While the company’s net income for the first quarter fell 18.5 percent to $1.7 billion, its adjusted earnings per share tallied $1.47, coming in 15 cents ahead of the $1.32 analysts expected, according to FactSet.

The flagship Walmart U.S. division saw comparable sales jump 7.4 percent, with transactions up 2.9 percent and the average ticket price increasing 4.4 percent — suggesting the retailer was both seeing more shoppers and that they were spending more than a year ago.

The division’s e-commerce business also showed significant growth, gaining 27 percent with strength in pickup and delivery as well as advertising, which jumped 40 percent.
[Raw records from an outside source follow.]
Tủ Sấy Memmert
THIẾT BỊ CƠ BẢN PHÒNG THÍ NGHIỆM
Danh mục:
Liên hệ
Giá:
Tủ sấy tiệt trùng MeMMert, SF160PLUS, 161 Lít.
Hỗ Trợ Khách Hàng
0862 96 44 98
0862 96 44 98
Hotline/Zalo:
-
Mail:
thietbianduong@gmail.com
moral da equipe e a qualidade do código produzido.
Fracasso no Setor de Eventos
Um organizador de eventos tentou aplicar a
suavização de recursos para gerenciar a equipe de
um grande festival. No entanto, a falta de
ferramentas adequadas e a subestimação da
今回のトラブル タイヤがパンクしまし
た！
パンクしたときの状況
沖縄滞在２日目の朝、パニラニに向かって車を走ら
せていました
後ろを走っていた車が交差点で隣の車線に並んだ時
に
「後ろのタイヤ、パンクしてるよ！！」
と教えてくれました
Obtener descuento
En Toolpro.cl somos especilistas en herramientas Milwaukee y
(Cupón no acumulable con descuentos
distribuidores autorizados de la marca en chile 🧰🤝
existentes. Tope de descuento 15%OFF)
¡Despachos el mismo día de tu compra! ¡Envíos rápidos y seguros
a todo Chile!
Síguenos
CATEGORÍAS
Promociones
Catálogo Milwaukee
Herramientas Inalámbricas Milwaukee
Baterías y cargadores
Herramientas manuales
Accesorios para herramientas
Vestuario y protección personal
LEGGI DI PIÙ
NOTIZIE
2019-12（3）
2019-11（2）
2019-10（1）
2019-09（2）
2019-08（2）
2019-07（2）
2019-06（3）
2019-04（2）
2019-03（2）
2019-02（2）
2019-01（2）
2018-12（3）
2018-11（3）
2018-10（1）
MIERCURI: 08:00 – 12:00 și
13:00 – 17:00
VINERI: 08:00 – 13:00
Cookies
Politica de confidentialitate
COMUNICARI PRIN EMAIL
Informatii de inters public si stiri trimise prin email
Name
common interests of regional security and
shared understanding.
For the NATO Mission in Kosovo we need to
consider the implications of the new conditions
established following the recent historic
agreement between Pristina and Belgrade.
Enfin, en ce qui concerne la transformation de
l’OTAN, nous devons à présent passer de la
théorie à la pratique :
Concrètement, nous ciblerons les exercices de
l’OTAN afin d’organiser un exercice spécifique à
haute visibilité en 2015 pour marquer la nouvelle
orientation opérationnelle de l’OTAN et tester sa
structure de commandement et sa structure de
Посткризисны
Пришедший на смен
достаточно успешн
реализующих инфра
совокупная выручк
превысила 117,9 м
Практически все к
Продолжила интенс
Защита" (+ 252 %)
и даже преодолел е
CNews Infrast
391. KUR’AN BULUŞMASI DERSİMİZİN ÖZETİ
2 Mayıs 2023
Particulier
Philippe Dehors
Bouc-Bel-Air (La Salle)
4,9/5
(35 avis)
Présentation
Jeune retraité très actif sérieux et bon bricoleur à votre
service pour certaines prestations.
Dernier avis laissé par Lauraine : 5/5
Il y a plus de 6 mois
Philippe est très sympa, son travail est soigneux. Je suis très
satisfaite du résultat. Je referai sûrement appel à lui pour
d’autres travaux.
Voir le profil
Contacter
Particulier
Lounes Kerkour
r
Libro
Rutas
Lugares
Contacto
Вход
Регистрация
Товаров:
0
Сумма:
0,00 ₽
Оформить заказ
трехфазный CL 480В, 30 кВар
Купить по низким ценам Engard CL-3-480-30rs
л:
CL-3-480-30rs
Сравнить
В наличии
ROHNERT PARK, CALIFORNIA - AUGUST 04: Shopping carts sit in the parking lot of a Walmart store on August 04, 2022 in Rohnert Park, California. Walmart plans to lay off hundreds of corporate employees in a restructuring effort after the retailer cut its profit outlook for the second quarter and the remainder of the year. (Photo by Justin Sullivan/Getty Images)
Despite its big digital push, Walmart remains the largest brick-and-mortar retailer in the world.

On a conference call with analysts, president and chief executive officer Doug McMillon crowed over the nearly $11 billion in sales the company added in the quarter and said Walmart  was working to continue growing adjusted profits faster than sales.

“The omnichannel model we’re building continues to resonate with customers and members,” McMillon said. “As expected, a higher mix of sales in the food and consumables categories negatively affected gross profit, but strong expense management and progress with our newer mutually reinforcing businesses helped us grow profit ahead of sales at 17.3 percent.”

Discretionary goods, such as apparel, continue to be a tougher sale than food.

John David Rainey, executive vice president and chief financial officer, said: “At the headline level, consumer spending has proven resilient. But below the surface, we continue to see signs that customers remain choiceful, particularly in discretionary categories.

“In Q1, we saw a nearly 360 basis point shift in U.S. sales mix from general merchandise to grocery and health and wellness,” the CFO said. “To benchmark, the magnitude of this shift exceeds the 330 basis points of category mix shift we experienced in all of last year.”

Walmart U.S. general merchandise sales showed a midsingle digit decline in the quarter while food and consumables were up in the low double digits.

While rival Target Corp. said Wednesday it was appealing to shoppers with “affordable joy” it is Walmart that has the numbers on its side right now.

Target’s first-quarter comparable sales were flat as revenues increased by 0.6 percent to $25.3 billion.